#### [EXERCISE MATERIAL]
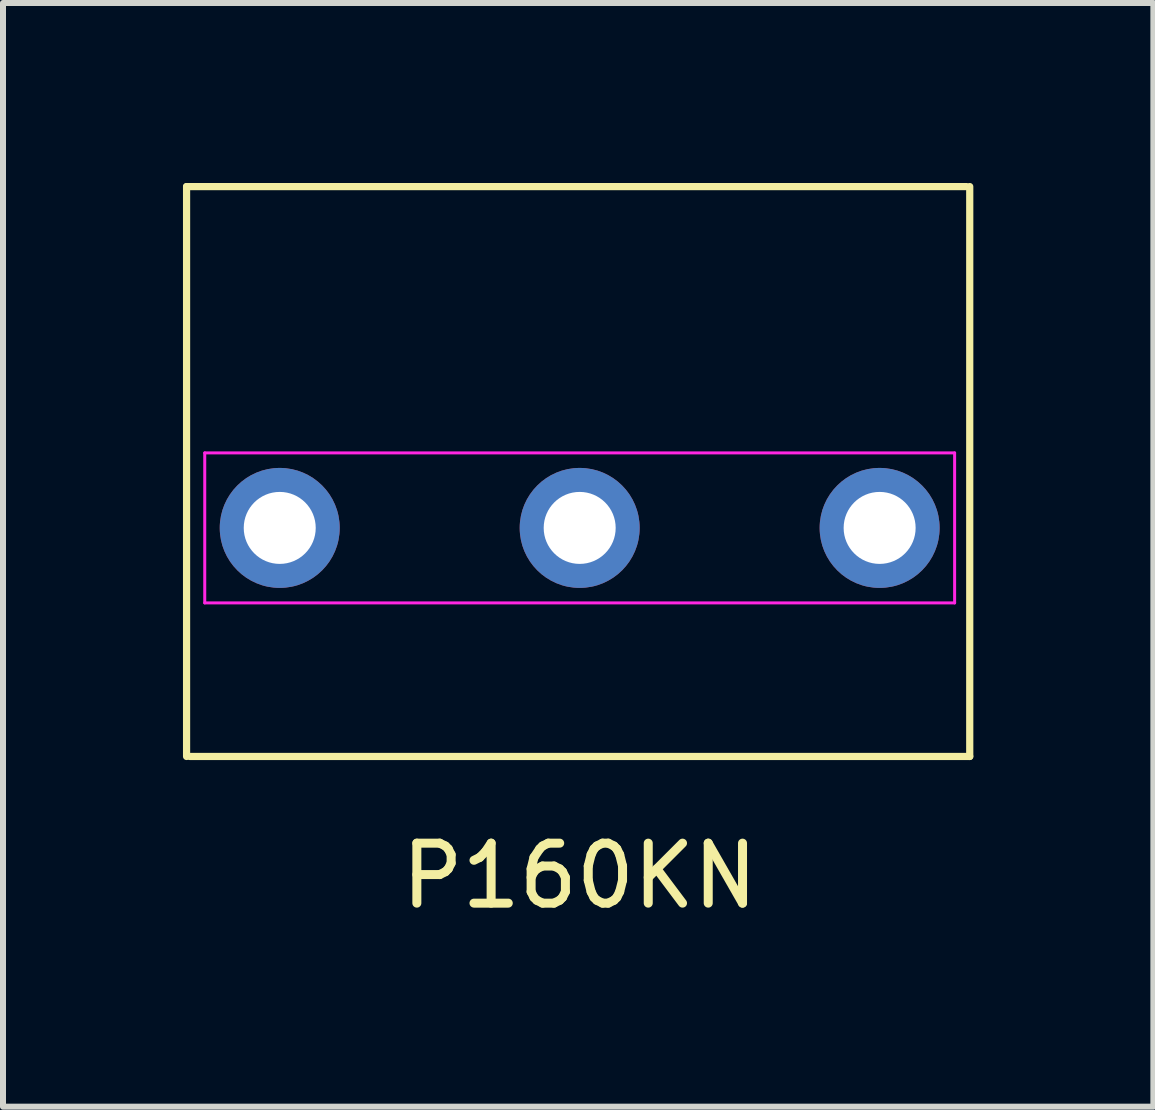
<source format=kicad_pcb>
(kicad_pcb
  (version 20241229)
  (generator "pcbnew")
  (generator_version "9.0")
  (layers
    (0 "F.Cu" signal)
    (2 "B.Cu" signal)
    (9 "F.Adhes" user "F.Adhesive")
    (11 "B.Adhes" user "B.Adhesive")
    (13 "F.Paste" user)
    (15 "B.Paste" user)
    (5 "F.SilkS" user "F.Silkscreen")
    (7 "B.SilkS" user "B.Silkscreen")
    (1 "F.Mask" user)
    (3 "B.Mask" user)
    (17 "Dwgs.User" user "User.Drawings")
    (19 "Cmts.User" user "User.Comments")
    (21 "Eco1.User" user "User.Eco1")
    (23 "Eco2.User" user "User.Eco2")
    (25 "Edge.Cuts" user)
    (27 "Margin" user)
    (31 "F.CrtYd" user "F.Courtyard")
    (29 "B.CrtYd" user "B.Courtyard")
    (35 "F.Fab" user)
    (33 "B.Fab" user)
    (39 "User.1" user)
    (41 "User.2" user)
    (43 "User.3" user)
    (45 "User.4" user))
  (footprint "P160KN"
    (layer "F.Cu")
    (at 6.613 5.75)
    (property "Reference" "P160KN" (at 0 5.8 0) (layer "F.SilkS") (effects (font (size 1 1) (thickness 0.15))))
    (attr through_hole)
    (fp_line (start -6.553 -5.69) (end 6.447 -5.69) (stroke (width 0.12) (type solid)) (layer "F.SilkS"))
    (fp_line (start -6.553 3.81) (end -6.553 -5.69) (stroke (width 0.12) (type solid)) (layer "F.SilkS"))
    (fp_line (start 6.502 3.81) (end -6.498 3.81) (stroke (width 0.12) (type solid)) (layer "F.SilkS"))
    (fp_line (start 6.502 3.81) (end 6.502 -5.69) (stroke (width 0.12) (type solid)) (layer "F.SilkS"))
    (fp_line (start -6.25 -1.25) (end 6.25 -1.25) (stroke (width 0.05) (type solid)) (layer "F.CrtYd"))
    (fp_line (start -6.25 1.25) (end -6.25 -1.25) (stroke (width 0.05) (type solid)) (layer "F.CrtYd"))
    (fp_line (start 6.25 -1.25) (end 6.25 1.25) (stroke (width 0.05) (type solid)) (layer "F.CrtYd"))
    (fp_line (start 6.25 1.25) (end -6.25 1.25) (stroke (width 0.05) (type solid)) (layer "F.CrtYd"))
    (pad "1" thru_hole circle (at -5 0) (size 2 2) (drill 1.2) (layers "*.Cu" "*.Mask"))
    (pad "2" thru_hole circle (at 0 0) (size 2 2) (drill 1.2) (layers "*.Cu" "*.Mask"))
    (pad "3" thru_hole circle (at 5 0) (size 2 2) (drill 1.2) (layers "*.Cu" "*.Mask")))
  (gr_rect
    (start -3 -3)
    (end 16.176 15.398)
    (stroke (width 0.1) (type default))
    (fill no)
    (layer "Edge.Cuts")))
</source>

#### [YOUR GOAL]
Every line in the data above that contains the word "Adhesive" should be copied.

#### [YOUR SOLUTION]
    (9 "F.Adhes" user "F.Adhesive")
    (11 "B.Adhes" user "B.Adhesive")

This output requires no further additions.